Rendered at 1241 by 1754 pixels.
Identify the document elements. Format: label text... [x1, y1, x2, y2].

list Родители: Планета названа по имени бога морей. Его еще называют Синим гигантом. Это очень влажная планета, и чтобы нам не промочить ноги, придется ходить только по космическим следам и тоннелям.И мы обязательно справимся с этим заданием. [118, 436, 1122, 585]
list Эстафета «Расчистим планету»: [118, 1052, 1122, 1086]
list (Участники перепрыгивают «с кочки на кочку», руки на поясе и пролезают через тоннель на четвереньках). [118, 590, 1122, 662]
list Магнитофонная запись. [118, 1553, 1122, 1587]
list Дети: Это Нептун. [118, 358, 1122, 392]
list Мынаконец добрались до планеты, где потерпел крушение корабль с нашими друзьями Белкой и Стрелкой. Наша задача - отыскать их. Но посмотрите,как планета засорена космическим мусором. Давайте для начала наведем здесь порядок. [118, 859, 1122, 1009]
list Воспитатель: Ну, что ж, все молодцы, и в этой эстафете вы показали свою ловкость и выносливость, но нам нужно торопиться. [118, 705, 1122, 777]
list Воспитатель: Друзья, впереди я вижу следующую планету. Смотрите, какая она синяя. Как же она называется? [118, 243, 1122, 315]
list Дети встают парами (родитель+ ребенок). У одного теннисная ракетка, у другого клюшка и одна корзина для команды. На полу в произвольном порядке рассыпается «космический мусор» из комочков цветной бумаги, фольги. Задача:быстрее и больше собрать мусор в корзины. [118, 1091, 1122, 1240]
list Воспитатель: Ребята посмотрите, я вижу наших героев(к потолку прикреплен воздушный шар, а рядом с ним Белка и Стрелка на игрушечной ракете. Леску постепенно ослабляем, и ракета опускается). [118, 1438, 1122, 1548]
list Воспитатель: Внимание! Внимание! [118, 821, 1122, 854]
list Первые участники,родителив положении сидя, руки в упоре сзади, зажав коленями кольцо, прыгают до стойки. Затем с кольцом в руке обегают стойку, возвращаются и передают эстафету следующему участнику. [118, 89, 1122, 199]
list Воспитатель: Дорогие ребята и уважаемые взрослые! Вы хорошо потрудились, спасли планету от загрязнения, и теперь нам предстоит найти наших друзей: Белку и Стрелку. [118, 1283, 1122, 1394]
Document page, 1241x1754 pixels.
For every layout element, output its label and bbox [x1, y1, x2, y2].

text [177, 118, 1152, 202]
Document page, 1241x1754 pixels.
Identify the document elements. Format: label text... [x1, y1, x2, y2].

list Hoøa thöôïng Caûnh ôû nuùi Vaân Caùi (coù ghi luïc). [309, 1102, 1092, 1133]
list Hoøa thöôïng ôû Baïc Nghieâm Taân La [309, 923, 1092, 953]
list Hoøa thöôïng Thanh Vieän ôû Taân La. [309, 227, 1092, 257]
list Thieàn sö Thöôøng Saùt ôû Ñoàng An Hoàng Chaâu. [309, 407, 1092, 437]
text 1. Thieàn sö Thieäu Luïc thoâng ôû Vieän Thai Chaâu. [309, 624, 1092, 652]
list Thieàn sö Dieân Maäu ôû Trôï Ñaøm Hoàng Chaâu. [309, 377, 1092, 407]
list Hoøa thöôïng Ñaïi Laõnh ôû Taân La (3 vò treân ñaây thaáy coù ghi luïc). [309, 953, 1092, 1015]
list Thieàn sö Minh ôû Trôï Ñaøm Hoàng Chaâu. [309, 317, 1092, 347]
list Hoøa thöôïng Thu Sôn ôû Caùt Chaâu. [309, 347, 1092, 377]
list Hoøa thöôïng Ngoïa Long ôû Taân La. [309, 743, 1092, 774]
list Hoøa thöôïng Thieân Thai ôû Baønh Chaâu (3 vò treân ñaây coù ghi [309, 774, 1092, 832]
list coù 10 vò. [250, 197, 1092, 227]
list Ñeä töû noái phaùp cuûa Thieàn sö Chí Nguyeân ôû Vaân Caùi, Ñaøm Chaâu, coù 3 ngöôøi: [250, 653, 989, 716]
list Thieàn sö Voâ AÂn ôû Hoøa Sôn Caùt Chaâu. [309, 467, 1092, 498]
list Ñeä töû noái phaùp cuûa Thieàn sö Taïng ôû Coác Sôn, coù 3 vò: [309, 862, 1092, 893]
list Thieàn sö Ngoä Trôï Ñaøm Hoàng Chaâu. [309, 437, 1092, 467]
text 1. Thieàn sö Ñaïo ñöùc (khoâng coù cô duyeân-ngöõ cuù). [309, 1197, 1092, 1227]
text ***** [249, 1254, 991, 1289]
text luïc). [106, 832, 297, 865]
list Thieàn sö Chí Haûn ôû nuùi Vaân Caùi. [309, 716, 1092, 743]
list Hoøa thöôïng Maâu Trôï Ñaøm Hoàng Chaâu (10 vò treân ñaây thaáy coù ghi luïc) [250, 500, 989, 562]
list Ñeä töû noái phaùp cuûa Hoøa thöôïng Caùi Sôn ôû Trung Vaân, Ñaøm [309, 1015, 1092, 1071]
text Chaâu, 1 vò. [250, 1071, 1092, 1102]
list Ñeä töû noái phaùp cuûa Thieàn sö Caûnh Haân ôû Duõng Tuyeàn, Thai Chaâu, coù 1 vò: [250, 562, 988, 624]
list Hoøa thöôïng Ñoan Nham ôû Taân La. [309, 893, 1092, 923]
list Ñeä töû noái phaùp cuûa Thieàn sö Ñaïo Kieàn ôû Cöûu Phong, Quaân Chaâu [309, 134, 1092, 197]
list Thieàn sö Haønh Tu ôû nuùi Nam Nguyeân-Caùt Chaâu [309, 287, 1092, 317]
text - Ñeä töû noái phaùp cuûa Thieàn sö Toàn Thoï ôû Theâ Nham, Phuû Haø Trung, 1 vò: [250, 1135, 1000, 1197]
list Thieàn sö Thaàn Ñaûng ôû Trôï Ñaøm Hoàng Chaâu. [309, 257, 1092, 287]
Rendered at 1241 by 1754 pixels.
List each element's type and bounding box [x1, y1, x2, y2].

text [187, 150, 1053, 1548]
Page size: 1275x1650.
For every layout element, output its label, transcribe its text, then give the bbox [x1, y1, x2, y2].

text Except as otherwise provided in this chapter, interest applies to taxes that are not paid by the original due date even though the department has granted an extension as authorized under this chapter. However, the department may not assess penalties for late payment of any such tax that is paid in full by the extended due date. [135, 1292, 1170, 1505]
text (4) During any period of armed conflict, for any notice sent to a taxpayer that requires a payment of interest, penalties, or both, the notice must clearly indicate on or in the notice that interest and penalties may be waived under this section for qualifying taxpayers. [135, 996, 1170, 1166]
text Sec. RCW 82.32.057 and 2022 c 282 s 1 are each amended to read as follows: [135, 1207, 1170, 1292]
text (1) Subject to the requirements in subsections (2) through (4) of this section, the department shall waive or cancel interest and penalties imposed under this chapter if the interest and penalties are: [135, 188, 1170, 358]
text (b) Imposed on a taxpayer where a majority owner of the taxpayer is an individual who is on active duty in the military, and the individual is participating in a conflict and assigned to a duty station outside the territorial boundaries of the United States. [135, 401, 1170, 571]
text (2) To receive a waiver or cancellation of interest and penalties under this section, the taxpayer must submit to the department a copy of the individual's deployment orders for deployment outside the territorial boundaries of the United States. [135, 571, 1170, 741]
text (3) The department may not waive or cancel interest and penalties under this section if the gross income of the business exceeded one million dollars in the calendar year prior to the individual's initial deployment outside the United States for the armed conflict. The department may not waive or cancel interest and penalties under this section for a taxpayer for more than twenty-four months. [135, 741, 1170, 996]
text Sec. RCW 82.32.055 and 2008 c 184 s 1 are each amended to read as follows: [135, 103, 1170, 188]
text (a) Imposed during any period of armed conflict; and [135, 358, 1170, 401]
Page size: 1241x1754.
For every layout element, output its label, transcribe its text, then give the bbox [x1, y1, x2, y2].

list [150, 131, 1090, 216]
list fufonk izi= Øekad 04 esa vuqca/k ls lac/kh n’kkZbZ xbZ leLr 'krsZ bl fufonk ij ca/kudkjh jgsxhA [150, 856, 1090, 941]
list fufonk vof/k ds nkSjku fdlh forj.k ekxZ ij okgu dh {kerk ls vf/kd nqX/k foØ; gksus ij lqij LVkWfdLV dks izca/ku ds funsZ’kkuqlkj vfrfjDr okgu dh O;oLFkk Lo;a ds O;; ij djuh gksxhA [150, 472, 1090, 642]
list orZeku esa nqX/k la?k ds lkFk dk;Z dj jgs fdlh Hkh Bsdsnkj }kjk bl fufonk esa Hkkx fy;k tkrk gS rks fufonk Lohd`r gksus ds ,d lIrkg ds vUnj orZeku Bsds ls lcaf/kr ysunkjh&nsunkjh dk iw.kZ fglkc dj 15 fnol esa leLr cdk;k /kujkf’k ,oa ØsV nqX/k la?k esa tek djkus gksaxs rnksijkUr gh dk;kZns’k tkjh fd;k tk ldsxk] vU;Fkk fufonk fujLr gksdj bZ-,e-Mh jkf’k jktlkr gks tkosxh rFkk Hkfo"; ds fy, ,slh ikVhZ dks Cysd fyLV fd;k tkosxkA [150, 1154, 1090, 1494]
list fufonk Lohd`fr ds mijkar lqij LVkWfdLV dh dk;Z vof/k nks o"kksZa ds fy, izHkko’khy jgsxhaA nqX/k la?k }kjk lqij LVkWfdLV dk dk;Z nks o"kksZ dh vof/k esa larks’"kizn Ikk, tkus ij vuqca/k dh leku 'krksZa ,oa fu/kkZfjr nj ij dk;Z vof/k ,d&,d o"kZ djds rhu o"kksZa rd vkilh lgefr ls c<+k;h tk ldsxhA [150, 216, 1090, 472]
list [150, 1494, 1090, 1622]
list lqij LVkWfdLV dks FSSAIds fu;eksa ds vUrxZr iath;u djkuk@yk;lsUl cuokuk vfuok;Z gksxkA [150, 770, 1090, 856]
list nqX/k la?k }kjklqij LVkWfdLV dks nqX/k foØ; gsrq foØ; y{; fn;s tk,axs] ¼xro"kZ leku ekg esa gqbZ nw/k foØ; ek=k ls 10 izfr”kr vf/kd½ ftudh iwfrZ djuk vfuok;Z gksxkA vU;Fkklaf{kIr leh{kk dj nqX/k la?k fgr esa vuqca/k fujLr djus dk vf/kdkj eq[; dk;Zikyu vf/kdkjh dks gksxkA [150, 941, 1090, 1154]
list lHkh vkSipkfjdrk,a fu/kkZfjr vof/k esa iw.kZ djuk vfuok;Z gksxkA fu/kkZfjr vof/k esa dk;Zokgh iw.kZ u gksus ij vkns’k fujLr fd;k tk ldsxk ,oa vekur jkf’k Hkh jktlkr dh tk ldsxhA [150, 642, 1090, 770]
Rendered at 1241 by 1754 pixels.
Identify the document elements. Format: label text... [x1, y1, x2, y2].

● ● ● ● ● ● ●

** WORK TO COMPLETE **
Among the records above, find the lines that contain "Ñaïo" and copy every one.

** YOUR RESPONSE **
text 1. Thieàn sö Ñaïo ñöùc (khoâng coù cô duyeân-ngöõ cuù). [309, 1197, 1092, 1227]
list Ñeä töû noái phaùp cuûa Thieàn sö Ñaïo Kieàn ôû Cöûu Phong, Quaân Chaâu [309, 134, 1092, 197]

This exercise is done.